▸ **Task requirements**
Beginning with the line that has "regulate the exploration", please write out each remaining line of the listing below, word for word.

▸ **Records**
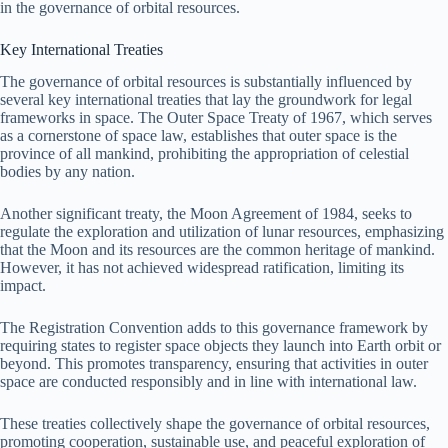
in the governance of orbital resources.
Key International Treaties
The governance of orbital resources is substantially influenced by
several key international treaties that lay the groundwork for legal
frameworks in space. The Outer Space Treaty of 1967, which serves
as a cornerstone of space law, establishes that outer space is the
province of all mankind, prohibiting the appropriation of celestial
bodies by any nation.
Another significant treaty, the Moon Agreement of 1984, seeks to
regulate the exploration and utilization of lunar resources, emphasizing
that the Moon and its resources are the common heritage of mankind.
However, it has not achieved widespread ratification, limiting its
impact.
The Registration Convention adds to this governance framework by
requiring states to register space objects they launch into Earth orbit or
beyond. This promotes transparency, ensuring that activities in outer
space are conducted responsibly and in line with international law.
These treaties collectively shape the governance of orbital resources,
promoting cooperation, sustainable use, and peaceful exploration of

▸ **Answer to this exercise**
regulate the exploration and utilization of lunar resources, emphasizing
that the Moon and its resources are the common heritage of mankind.
However, it has not achieved widespread ratification, limiting its
impact.
The Registration Convention adds to this governance framework by
requiring states to register space objects they launch into Earth orbit or
beyond. This promotes transparency, ensuring that activities in outer
space are conducted responsibly and in line with international law.
These treaties collectively shape the governance of orbital resources,
promoting cooperation, sustainable use, and peaceful exploration of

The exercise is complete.